DATA TO PROCESS
━━━━━━━━━━━━━━━━

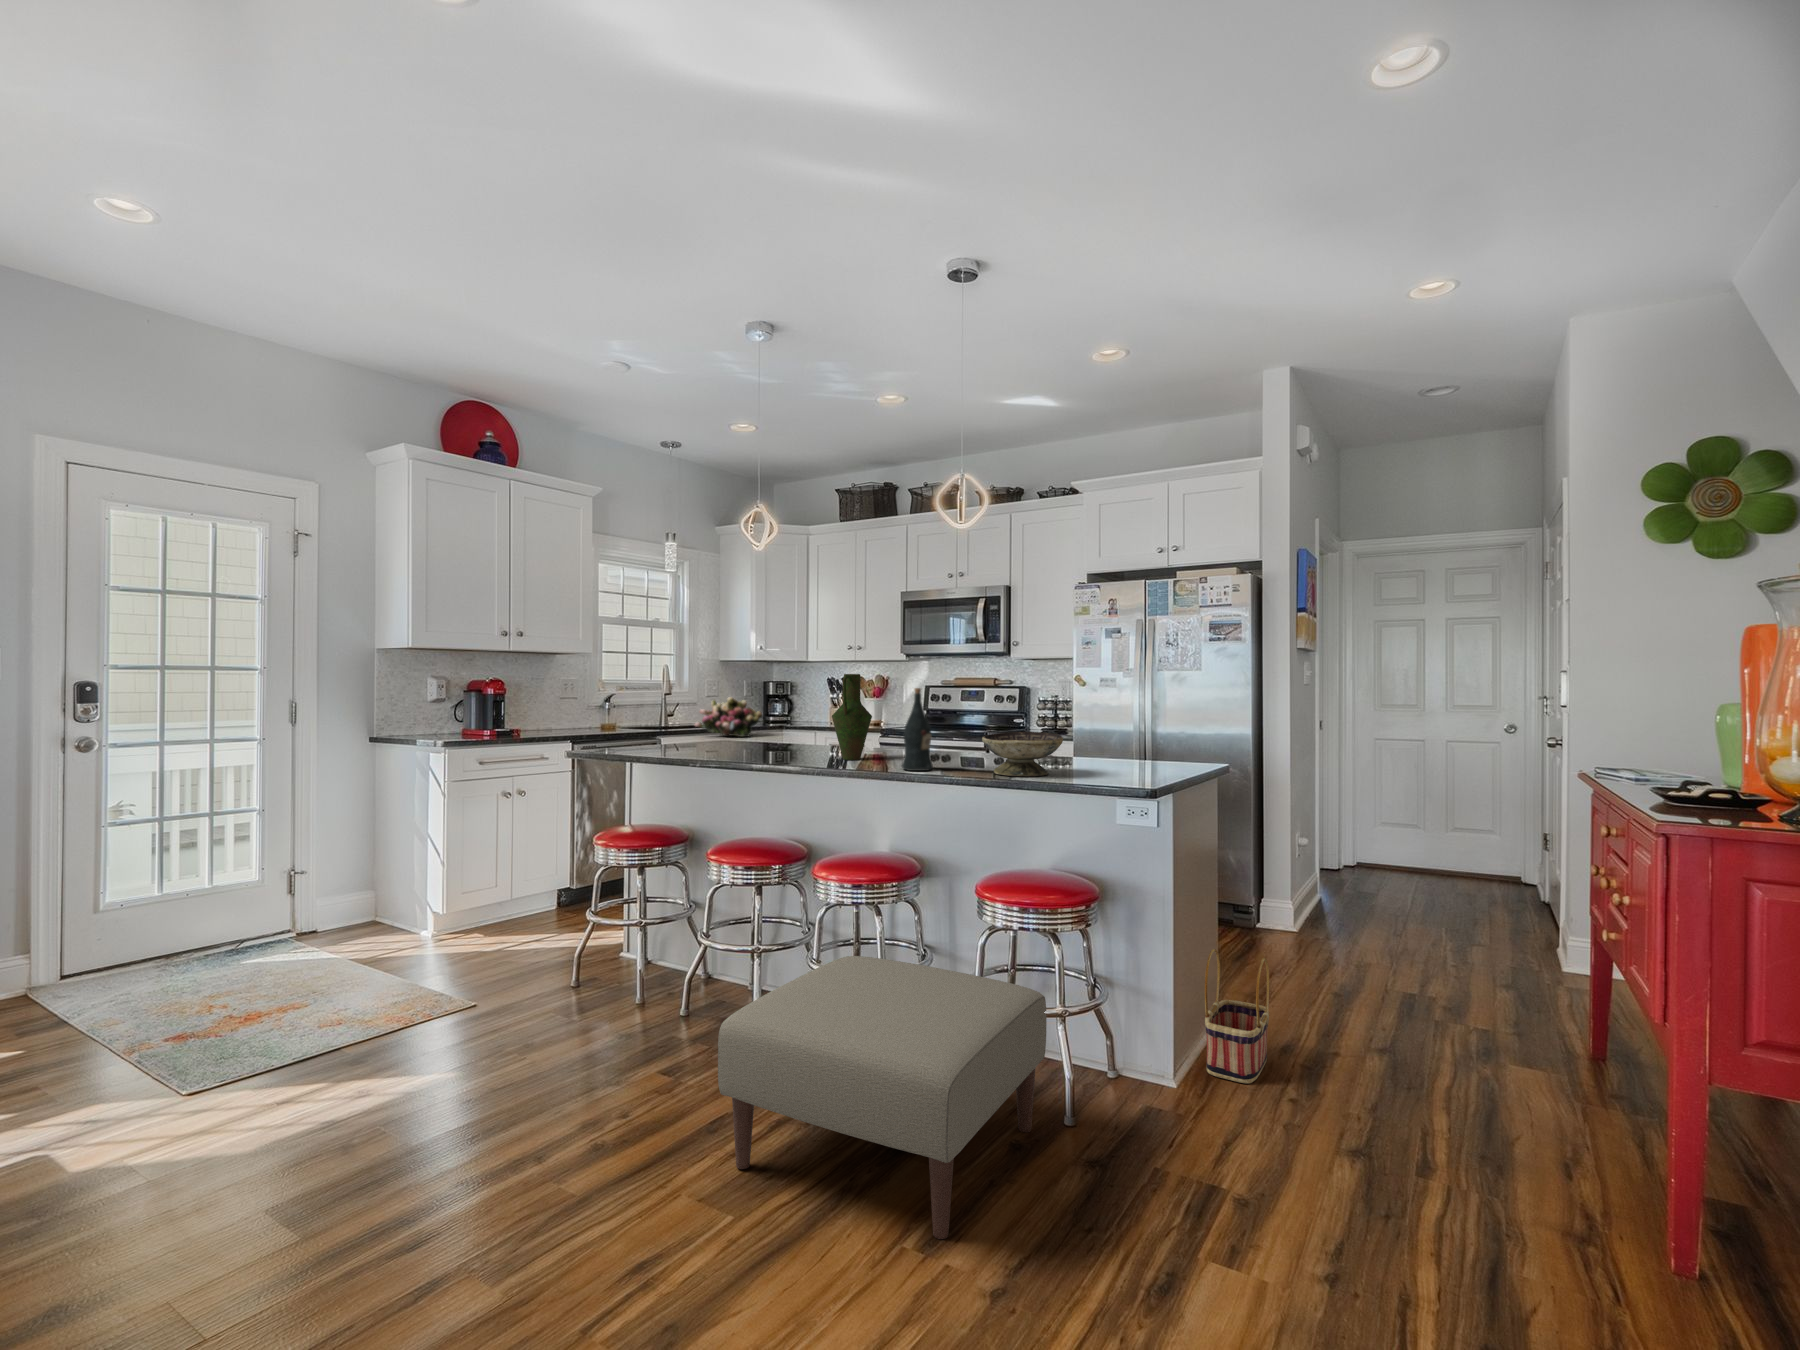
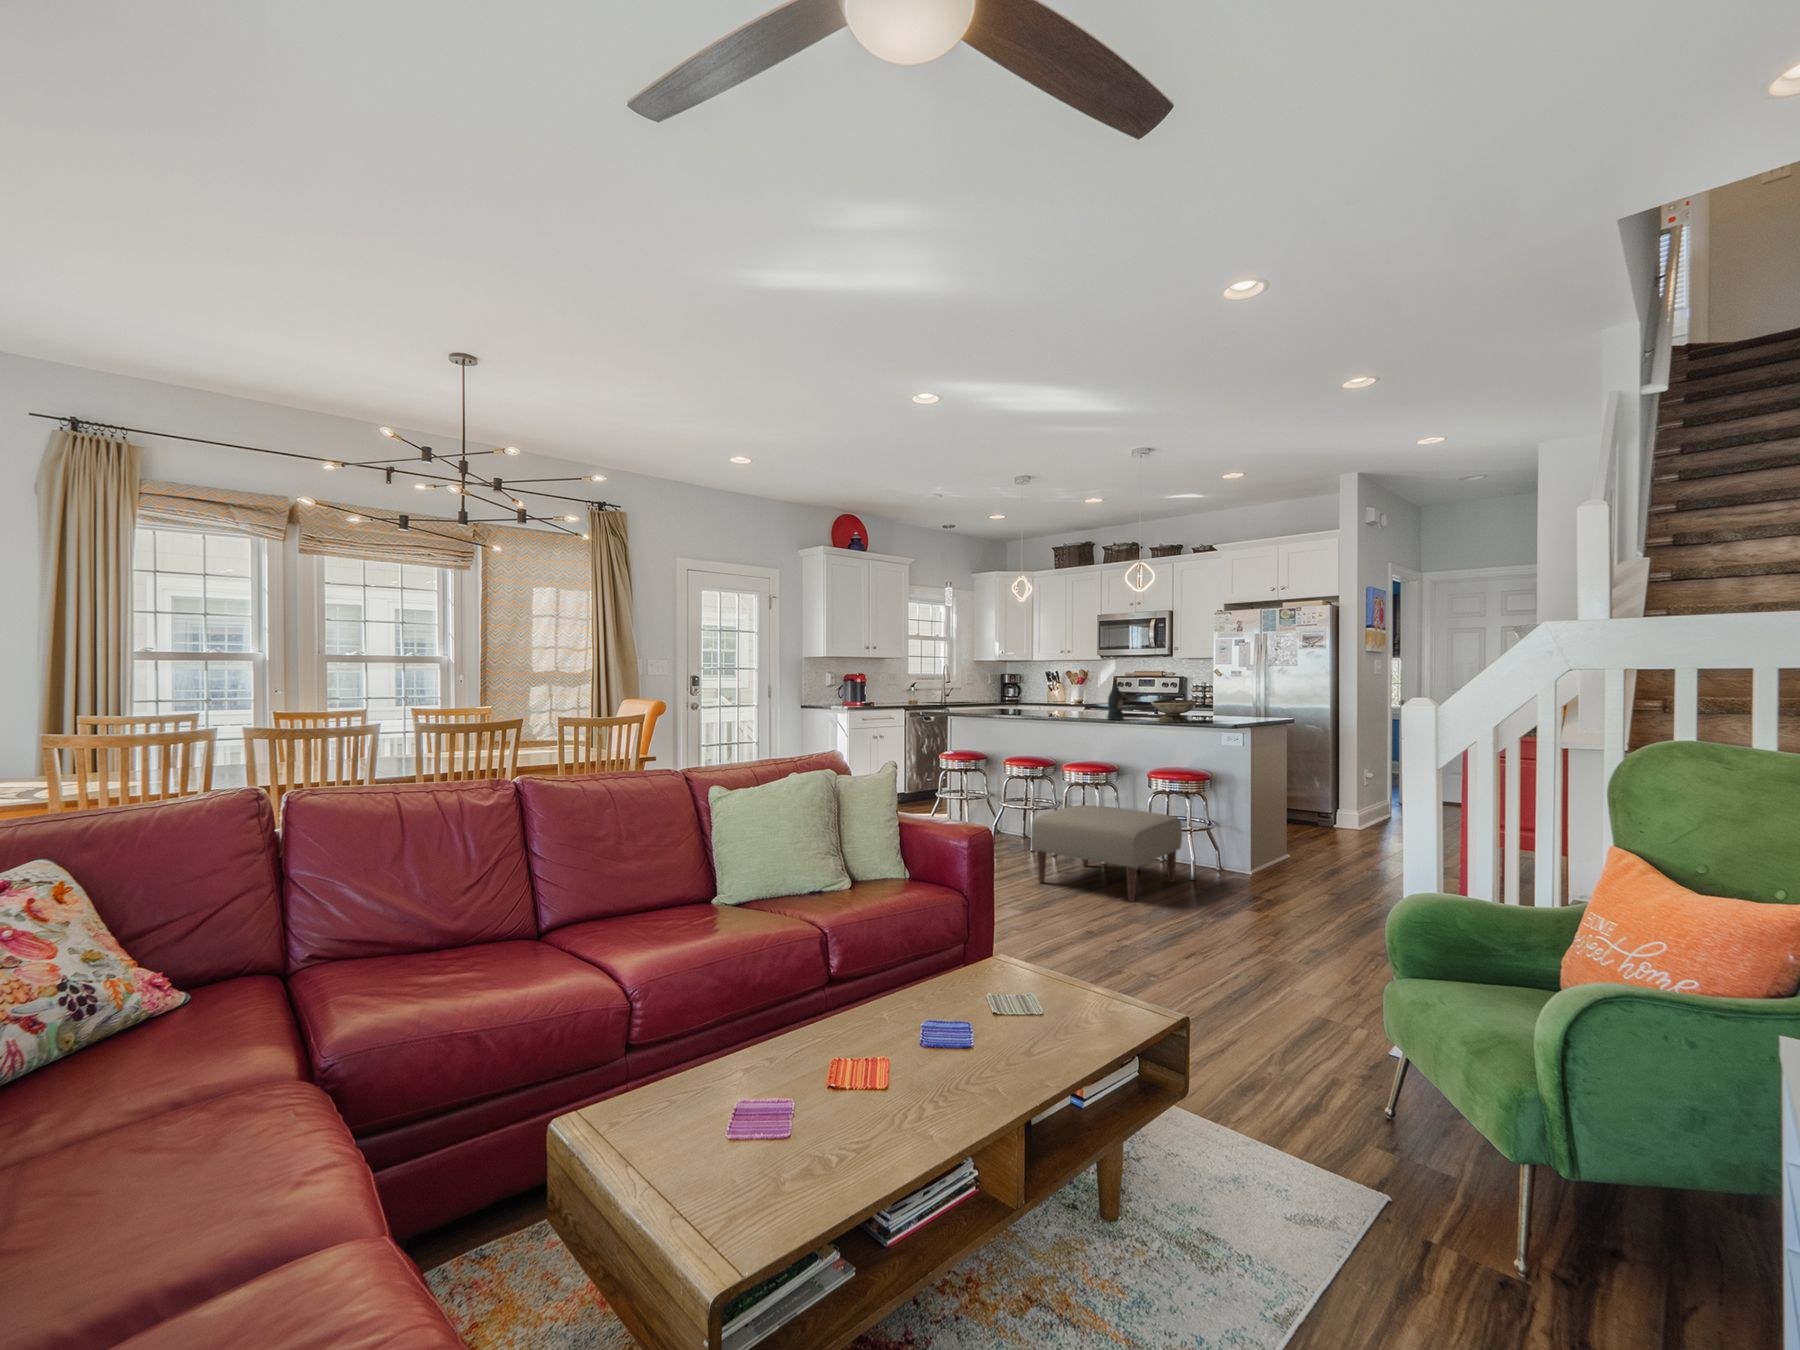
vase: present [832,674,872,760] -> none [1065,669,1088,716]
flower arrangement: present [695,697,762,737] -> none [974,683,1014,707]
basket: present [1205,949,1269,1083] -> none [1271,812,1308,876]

━━━━━━━━━━━━━━━━

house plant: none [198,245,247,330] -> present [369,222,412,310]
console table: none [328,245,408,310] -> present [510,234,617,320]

━━━━━━━━━━━━━━━━

AIM OF THE EXERCISE
Repeat, exactly as they stand above, the lines from the line with "vase: present [832,674,872,760]" to the line with "basket: present [1205,949,1269,1083]", both lines included.

RESPONSE
vase: present [832,674,872,760] -> none [1065,669,1088,716]
flower arrangement: present [695,697,762,737] -> none [974,683,1014,707]
basket: present [1205,949,1269,1083] -> none [1271,812,1308,876]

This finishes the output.